Manually tagging data is challenging. After tagging a few examples, people start to get tired, bored, and distracted. These things make it easy to make mistakes while tagging data for training a classifier, which has a profound impact on the accuracy of your classifier.
Machine learning models are straightforward in how they work. From your tagged data, they learn that from a particular input (text), you expect a specific output (tag). If your training data has tagging mistakes, the classifier will also learn from those mistakes. These errors confuse your classifier and cause your model to make similar mistakes when making predictions on new data.
This is why reviewing your training data to find these tagging mistakes is a great way to improve your classifier.

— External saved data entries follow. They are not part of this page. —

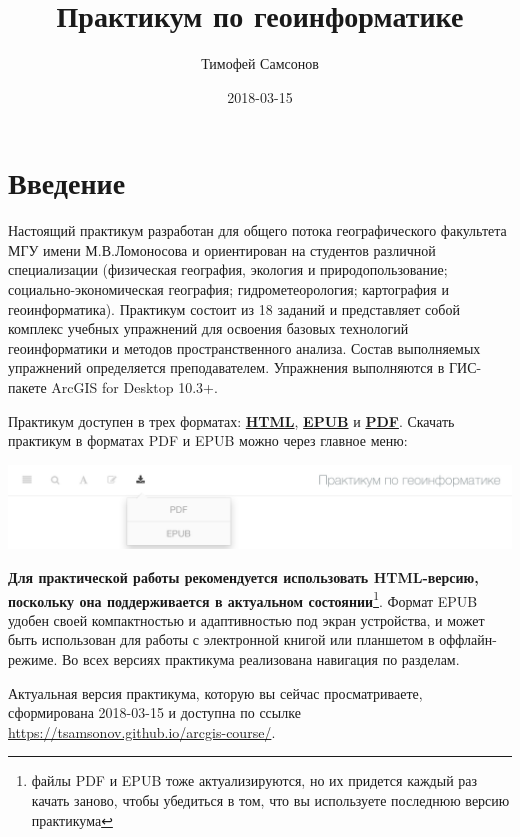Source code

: \documentclass[]{book}
\title{Практикум по геоинформатике}
\author{Тимофей Самсонов}
\date{2018-03-15}
\let\rmarkdownfootnote\footnote%
\def\footnote{\protect\rmarkdownfootnote}
\theoremstyle{definition}
\theoremstyle{definition}
\theoremstyle{definition}
\theoremstyle{remark}
\begin{document}
\maketitle

{
\setcounter{tocdepth}{1}
\tableofcontents
}
\chapter*{Введение}

Настоящий практикум разработан для общего потока географического
факультета МГУ имени М.В.Ломоносова и ориентирован на студентов
различной специализации (физическая география, экология и
природопользование; социально-экономическая география;
гидрометеорология; картография и геоинформатика). Практикум состоит из
18 заданий и представляет собой комплекс учебных упражнений для освоения
базовых технологий геоинформатики и методов пространственного анализа.
Состав выполняемых упражнений определяется преподавателем. Упражнения
выполняются в ГИС-пакете ArcGIS for Desktop 10.3+.

Практикум доступен в трех форматах:
\href{https://tsamsonov.github.io/arcgis-course/}{\textbf{HTML}},
\href{https://tsamsonov.github.io/arcgis-course/arcgis-course.epub}{\textbf{EPUB}}
и
\href{https://tsamsonov.github.io/arcgis-course/arcgis-course.pdf}{\textbf{PDF}}.
Скачать практикум в форматах PDF и EPUB можно через главное меню:

\includegraphics{images/download.png}

\textbf{Для практической работы рекомендуется использовать HTML-версию,
поскольку она поддерживается в актуальном состоянии}\footnote{файлы PDF
  и EPUB тоже актуализируются, но их придется каждый раз качать заново,
  чтобы убедиться в том, что вы используете последнюю версию практикума}.
Формат EPUB удобен своей компактностью и адаптивностью под экран
устройства, и может быть использован для работы с электронной книгой или
планшетом в оффлайн-режиме. Во всех версиях практикума реализована
навигация по разделам.

Актуальная версия практикума, которую вы сейчас просматриваете,
сформирована 2018-03-15 и доступна по ссылке
\url{https://tsamsonov.github.io/arcgis-course/}.
\end{document}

How to Find Mistakes in the Training Data?
A straightforward way to find tagging mistakes is to review the false positives and false negatives for a particular tag. For finding these samples, within the Build > Stats tab, go to the tag you wish to improve and then either click on False Positives or False Negatives:
In the example above, False Positives are those samples that the classifier prediction tagged with the selected category (the Videos tag in the above example) in the evaluation process, but it wasn’t manually classified with that tag (Videos) by the human tagger. False Negatives are the opposite; these samples were originally tagged with the selected category (e.g. Videos), but the classifier prediction didn’t label this example with this tag.
When clicking on False Positives or False Negatives, MonkeyLearn will show you the samples with these mismatches between the ‘human tag’ and the predicted tag. Following the example above, these are the False Positives samples for the Videos tag:
In the first sample, the human tagger categorized this sample as News Feed, but the prediction also included the tag Videos. In this example, the prediction is actually correct: the human tagger made a mistake while training this classifier and missed tagging this example with the Videos category.
To fix a mistake, you should select the sample, then click on the Actions button and select Tag selected data:
This will take you to the tagging UI, where you should add the correct tags for your sample. In this example, we should add the Videos tag. Once you make the fix, click on Confirm button to make the change:
Mistakes can also be found in the False Negatives samples, so make sure to review your false negatives too.